さて、頼総統の就任演説の中でポイントを絞るとすれば、冒頭でご紹介したように「平和のための4本柱」かなと私は思います(原語は「和平四大支柱行動方案」)。
このキャッチフレーズは、昨年7月に頼氏がアメリカの有力紙「ウォールストリートジャーナル」に寄稿した文章に初めて登場させました。

その名の通り、台湾(あるいは台湾海峡の両岸)の平和を守る上で4つの柱があるという考えです。具体的に見てみましょう(カギカッコ内は原語)。

▼「強化國防力量」
防衛力の強化。
これは当然ですね。以前、台湾独自の潜水艦について記事を書きましたが、戦力の充実を続けることで中国に「軍事侵攻には高い代償が伴う」と思いとどまらせることです。

▼「建構經濟安全」
経済安全保障の構築。
これは台湾の国際的な強みである半導体産業をさらに高度化させることで台湾の経済的な価値が高まり、それがひいては安全保障にもつながるという考え方です。いま日本で流行している経済安全保障とは、ニュアンスが違います。

▼「展現穩定而有原則的兩岸關係領導能力」
中国との関係における、安定し、かつ原則を持つリーダーシップを示す。
「急進独立派だ」と習近平指導部から目の敵にされている頼総統ですが、彼は蔡前総統の路線を引き継ぐと明確にしています。その路線とは、一言でいえば「現状維持」。つまり、「安定」=中国を挑発したりはしない、ただし「原則を持つ」=台湾の主権と民主主義は守るとの原則は譲らない。

▼「推動價值外交」
共通する価値観を持つ国々との外交推進。
民主主義の国々との連携を深めるということですね。たとえ国家として承認されていなくても、様々なルートで外交を活発化させ、中国と一対一で対峙するのではなく「一対多数」の構図をつくるわけです。それは、民主主義陣営の結束という価値観での結びつきですが、高度な半導体産業を持つという実利的な魅力が結びつきの「補強材料」となっています。

しかし「文攻武嚇」は続く

頼総統が掲げる4つの柱は、自前の防衛力を高めながら国際的な連携のもとで中国と向き合うのがポイントです。そして、目指すは現状維持。それで十分なわけです。
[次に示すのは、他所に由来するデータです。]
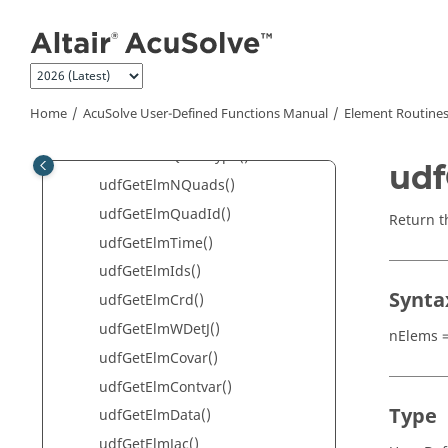
Jump to main content
Basic Routines
Client/Server Routines
Global Routines
Element Routines
Home
AcuSolve
User-Defined Functions Manual
Element Routine
udfGetElmType()
udfGetElmQuadType()
udf
udfGetElmNQuads()
udfGetElmQuadId()
Return t
udfGetElmTime()
udfGetElmIds()
Synta
udfGetElmCrd()
udfGetElmWDetJ()
nElems =
udfGetElmCovar()
udfGetElmContvar()
Type
udfGetElmData()
udfGetElmJac()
ですが、中国は全く感心していません。頼総統の就任前からあの手この手で台湾に圧力をかけ続けています。それは台湾では「文攻武嚇」と呼ばれています。「文攻」=言葉で攻める、「武嚇」=武力で威嚇する。
日本語の「文武両道」に少しばかり似ていますが、全く異質です。
就任演説でも、頼総統は中国にこの「文攻武嚇」をやめるよう求めました。

とはいえ、止まる兆しは見えません。
就任式前日も、中国軍機6機が中台の「中間線」を越えて台湾側に飛行しました。まさに「武嚇」です。

そして言葉で圧迫しようという「文攻」も続いていますが、こちらはターゲットが台湾だけではありません。
日本に駐在する中国の呉江浩(ご・こうこう)大使は、20日、頼総統の就任式に日本の国会議員約30人が出席したことを非難し、「日本という国が中国分裂を企てる戦車に縛られてしまえば、日本の民衆が火の中に連れ込まれることになる」と述べました。

こんなことを言うと、日本で台湾有事への警戒感や中国への拒否感が高まるだけなのに…
呉大使としては、日本国民よりも中南海の目を意識してこうした脅し文句を使ったのかもしれません。いずれにせよ、大使としての礼を欠いた物言いです。ここ数年、他国に駐在する中国大使からも物議を醸す発言が相次いでいて、習近平主席の一強体制による歪みを感じます。「忖度の暴走」とでも言いますか…

「現状維持」を掲げて出発した台湾の頼清徳政権ですが、中国の圧力に加えて立法院での劣勢もあり、残念ながら祝賀ムードが長続きすることはなさそうです。